Developing a system like this does not come without its challenges. “On the AI side, we faced accuracy limitations in fruit fly object detection due to small object size and dataset imbalance,” Kusumo shares. “We also faced several real-world engineering challenges, especially on the hardware side, such as power leakage and water ingress that forced us to redesign the enclosure.”

The team’s partnership with the Mitra Turindo Snake Fruit Farmer Community (Paguyuban Mitra Turindo) proved invaluable. This collaboration provided authentic farmer perspectives, highlighting the importance of engaging directly with the individuals whom the engineering solutions are designed to impact. Kusumo notes, “[The] farmers treated us not just as students, but as partners. They were very open in sharing their challenges, patient with testing new technologies, and highly respectful during discussions, even sharing a valuable lesson on how to nurture a plantation.”
The Year 2 project is expected to benefit 250 active farmers across 12 sub-communities in Mitra Turindo, located in the Sleman region of Yogyakarta, Indonesia.
Beyond the Farm: Technical Scaling and Community-Based Learning
Looking ahead, the team will continue to expand and strengthen the system. Kusumo shares that their long-term goal is to ensure the platform becomes “reliable enough to be used as a regional decision-support platform for pest management.”
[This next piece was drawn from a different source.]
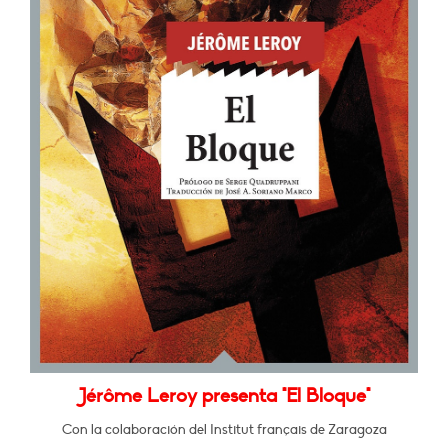
Jérôme Leroy presenta "El Bloque"
Con la colaboración del Institut français de Zaragoza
The project has enhanced the team’s engineering skills, providing “a clearer understanding of what makes a device efficient and reliable” and “reinforcing the importance of smart design decisions, careful planning, and attention to detail,” Kusumo reflects.
He emphasizes how this experience differs from traditional coursework, noting that the project is “significantly more practical and interdisciplinary than typical engineering classes. While standard courses often focus on theoretical understanding and isolated assignments, this project requires real-world problem solving, long-term system design, team collaboration, and direct consideration of user and environmental constraints.”
“EPICS in IEEE projects give students real exposure to community-based engineering, interdisciplinary teamwork, and problem-solving that goes far beyond traditional coursework,” Kusumo states. “It is one of the most valuable learning experiences for engineering students.”
“With the support of EPICS in IEEE Year 2 funding, we are able to build upon the Year 1 deployment by working alongside the community to refine and scale the solutions. This support enables deeper field implementation, strengthens community engagement, and ensures that the technology is impactful and sustainable.” Nabila Husna Shabrina, project leader.
EPICS in IEEE is excited to continue supporting this impactful project into its second year, where students continue to gather community feedback and make improvements to their initial design. This innovative Year 2 project was made possible by $9,258 in funding from the IEEE Antennas and Propagation Society (AP-S), an EPICS in IEEE partner. Thank you for your incredible support, which has allowed EPICS in IEEE students to make a meaningful difference in Indonesia.